MATERIAL TO PROCESS -
'''

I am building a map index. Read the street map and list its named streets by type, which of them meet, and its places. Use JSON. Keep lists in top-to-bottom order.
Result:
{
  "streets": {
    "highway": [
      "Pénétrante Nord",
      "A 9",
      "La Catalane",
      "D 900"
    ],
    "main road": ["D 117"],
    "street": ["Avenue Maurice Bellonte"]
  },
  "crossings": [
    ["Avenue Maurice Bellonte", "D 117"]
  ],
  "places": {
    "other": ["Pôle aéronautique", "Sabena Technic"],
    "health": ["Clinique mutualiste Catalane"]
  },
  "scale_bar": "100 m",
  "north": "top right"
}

'''
'''

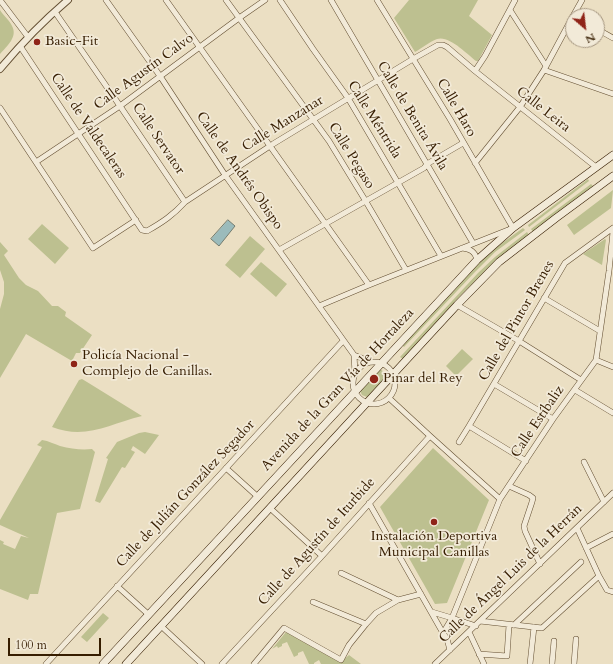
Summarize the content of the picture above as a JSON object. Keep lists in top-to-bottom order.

'''
'''

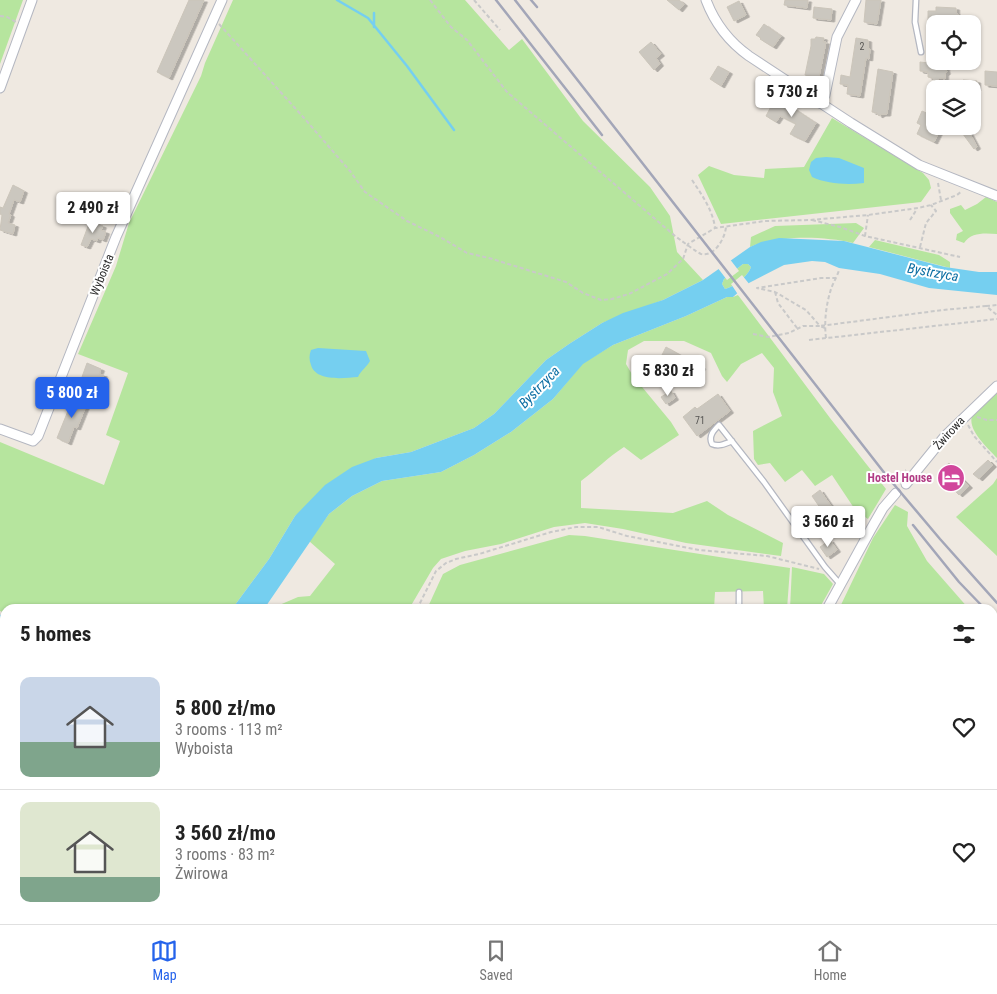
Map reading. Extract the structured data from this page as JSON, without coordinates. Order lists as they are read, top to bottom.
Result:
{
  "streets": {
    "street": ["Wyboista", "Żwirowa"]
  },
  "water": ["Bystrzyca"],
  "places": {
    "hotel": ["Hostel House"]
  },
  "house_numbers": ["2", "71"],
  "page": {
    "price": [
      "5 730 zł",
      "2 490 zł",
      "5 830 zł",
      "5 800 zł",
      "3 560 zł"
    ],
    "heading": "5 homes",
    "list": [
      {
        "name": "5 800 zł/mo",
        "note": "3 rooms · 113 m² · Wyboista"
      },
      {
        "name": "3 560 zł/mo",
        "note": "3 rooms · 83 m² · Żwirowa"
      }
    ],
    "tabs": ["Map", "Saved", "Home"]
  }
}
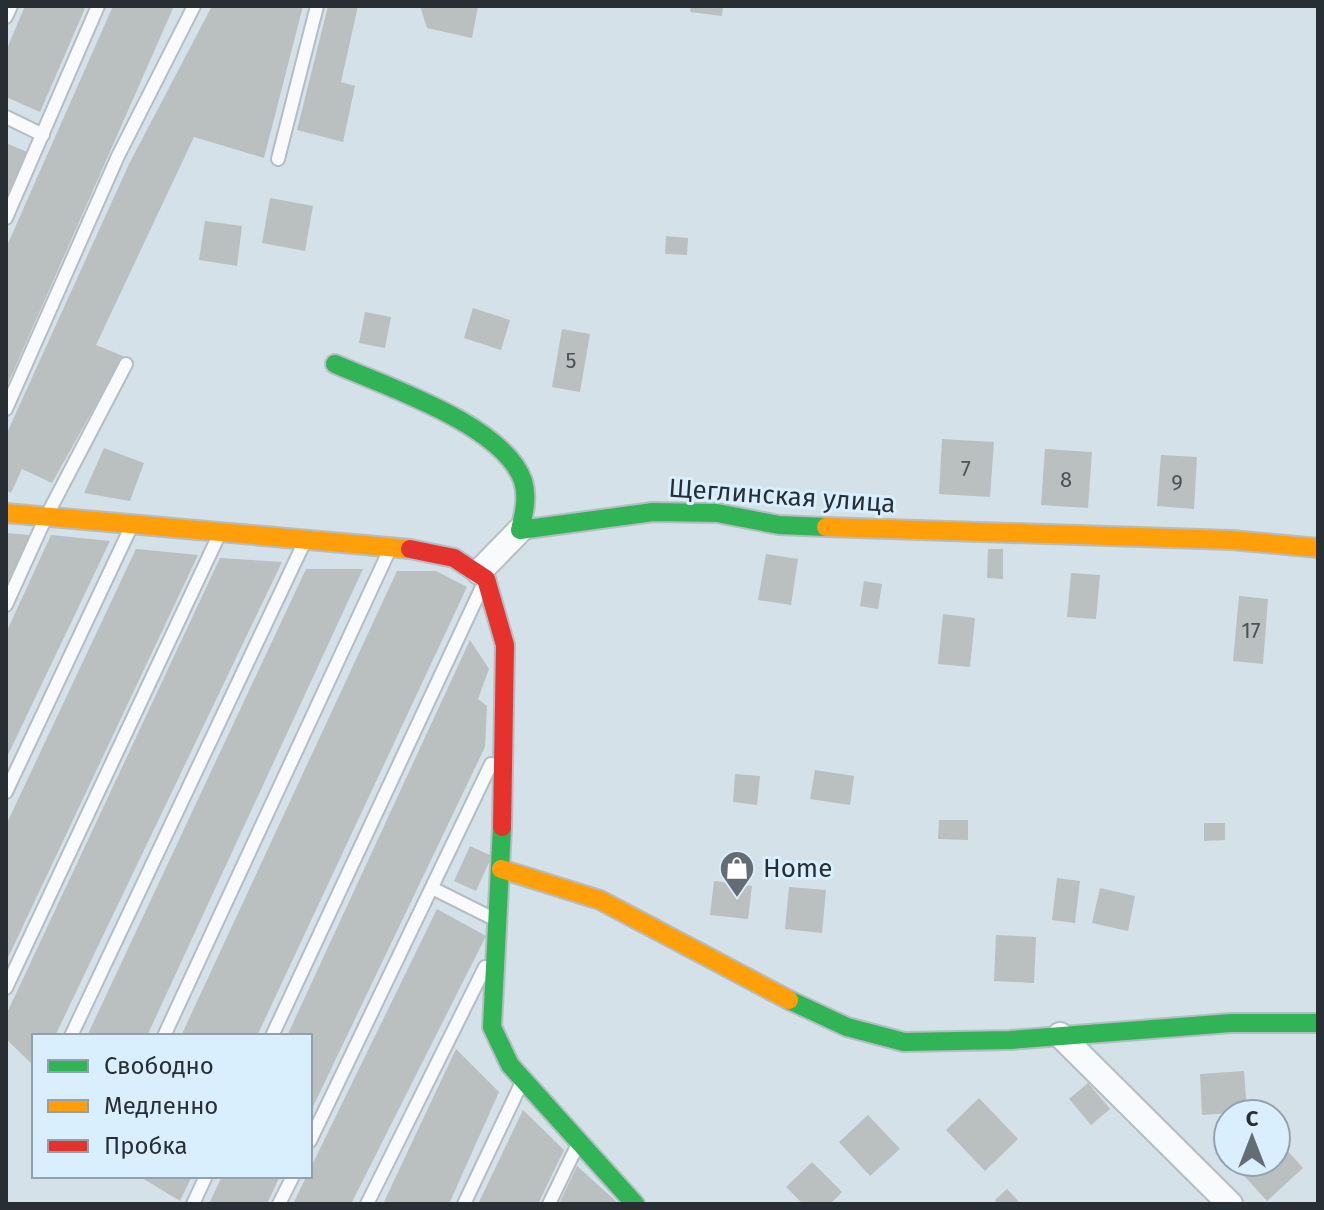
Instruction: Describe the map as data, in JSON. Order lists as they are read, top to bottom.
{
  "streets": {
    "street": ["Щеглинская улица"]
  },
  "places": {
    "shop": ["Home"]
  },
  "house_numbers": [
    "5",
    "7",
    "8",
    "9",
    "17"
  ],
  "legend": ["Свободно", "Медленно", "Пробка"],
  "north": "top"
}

'''

TASK TO CARRY OUT - Within the material above, show every line that includes "Keep".

EXERCISE ANSWER -
I am building a map index. Read the street map and list its named streets by type, which of them meet, and its places. Use JSON. Keep lists in top-to-bottom order.
Summarize the content of the picture above as a JSON object. Keep lists in top-to-bottom order.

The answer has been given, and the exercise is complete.